:: SOURCE MATERIAL ::
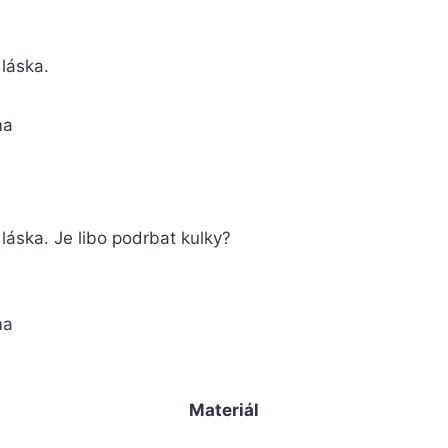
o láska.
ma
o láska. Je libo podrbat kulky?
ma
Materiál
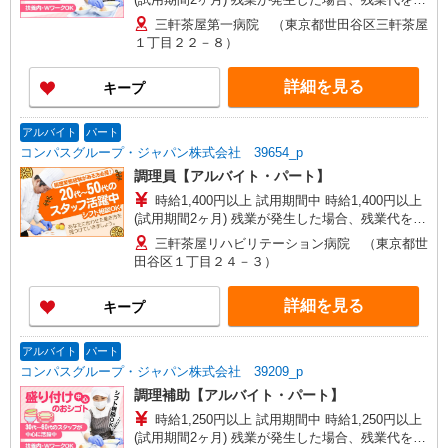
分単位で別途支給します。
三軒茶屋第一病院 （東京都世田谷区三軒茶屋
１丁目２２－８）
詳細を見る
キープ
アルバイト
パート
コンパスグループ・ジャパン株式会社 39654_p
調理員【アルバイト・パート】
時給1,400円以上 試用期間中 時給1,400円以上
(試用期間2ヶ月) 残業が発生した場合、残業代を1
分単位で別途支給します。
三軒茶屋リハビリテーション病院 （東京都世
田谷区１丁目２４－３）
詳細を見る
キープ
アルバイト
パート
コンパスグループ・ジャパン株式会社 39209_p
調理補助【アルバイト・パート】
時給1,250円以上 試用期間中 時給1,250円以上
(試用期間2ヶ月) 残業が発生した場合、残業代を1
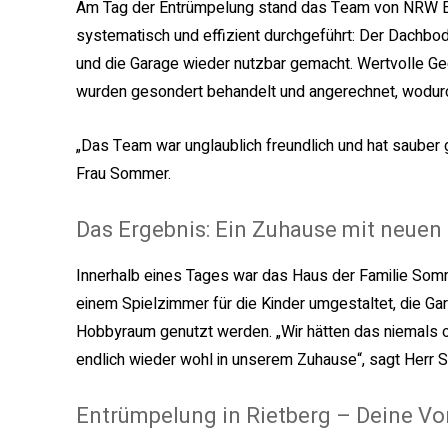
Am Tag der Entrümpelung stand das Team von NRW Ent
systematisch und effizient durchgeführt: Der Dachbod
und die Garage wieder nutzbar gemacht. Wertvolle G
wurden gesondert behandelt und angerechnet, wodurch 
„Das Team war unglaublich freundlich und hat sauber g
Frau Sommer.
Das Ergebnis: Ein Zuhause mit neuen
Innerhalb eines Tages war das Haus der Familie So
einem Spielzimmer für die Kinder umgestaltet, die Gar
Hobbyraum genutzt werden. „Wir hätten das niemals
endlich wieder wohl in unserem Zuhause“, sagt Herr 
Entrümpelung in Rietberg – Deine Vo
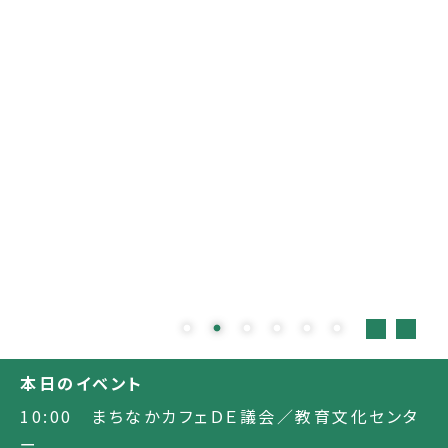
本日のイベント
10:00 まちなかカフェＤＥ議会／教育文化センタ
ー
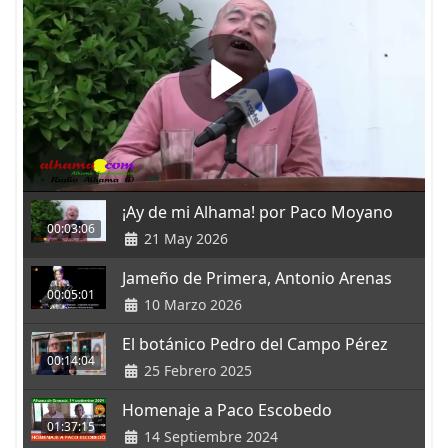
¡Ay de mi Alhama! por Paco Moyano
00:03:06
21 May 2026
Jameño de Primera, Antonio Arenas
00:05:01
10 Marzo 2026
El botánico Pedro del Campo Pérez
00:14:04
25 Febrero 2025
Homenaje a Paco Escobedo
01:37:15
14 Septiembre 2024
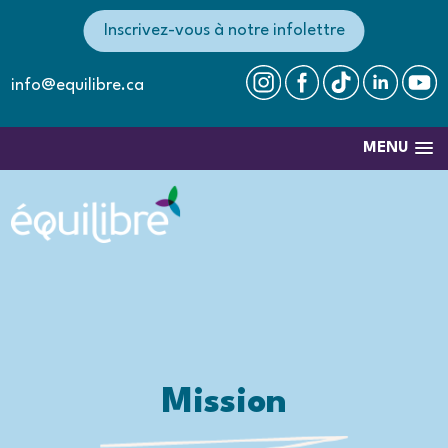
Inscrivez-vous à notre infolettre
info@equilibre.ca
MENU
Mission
:::
» TASK PROMPT
The required output is every line from the beginning of the material above through the line with "Hobbyraum genutzt werden.", exact and without pictures.

» PROBLEM SOLUTION
o láska.
ma
o láska. Je libo podrbat kulky?
ma
Materiál
分単位で別途支給します。
三軒茶屋第一病院 （東京都世田谷区三軒茶屋
１丁目２２－８）
詳細を見る
キープ
アルバイト
パート
コンパスグループ・ジャパン株式会社 39654_p
調理員【アルバイト・パート】
時給1,400円以上 試用期間中 時給1,400円以上
(試用期間2ヶ月) 残業が発生した場合、残業代を1
分単位で別途支給します。
三軒茶屋リハビリテーション病院 （東京都世
田谷区１丁目２４－３）
詳細を見る
キープ
アルバイト
パート
コンパスグループ・ジャパン株式会社 39209_p
調理補助【アルバイト・パート】
時給1,250円以上 試用期間中 時給1,250円以上
(試用期間2ヶ月) 残業が発生した場合、残業代を1
Am Tag der Entrümpelung stand das Team von NRW Ent
systematisch und effizient durchgeführt: Der Dachbod
und die Garage wieder nutzbar gemacht. Wertvolle G
wurden gesondert behandelt und angerechnet, wodurch 
„Das Team war unglaublich freundlich und hat sauber g
Frau Sommer.
Das Ergebnis: Ein Zuhause mit neuen
Innerhalb eines Tages war das Haus der Familie So
einem Spielzimmer für die Kinder umgestaltet, die Gar
Hobbyraum genutzt werden. „Wir hätten das niemals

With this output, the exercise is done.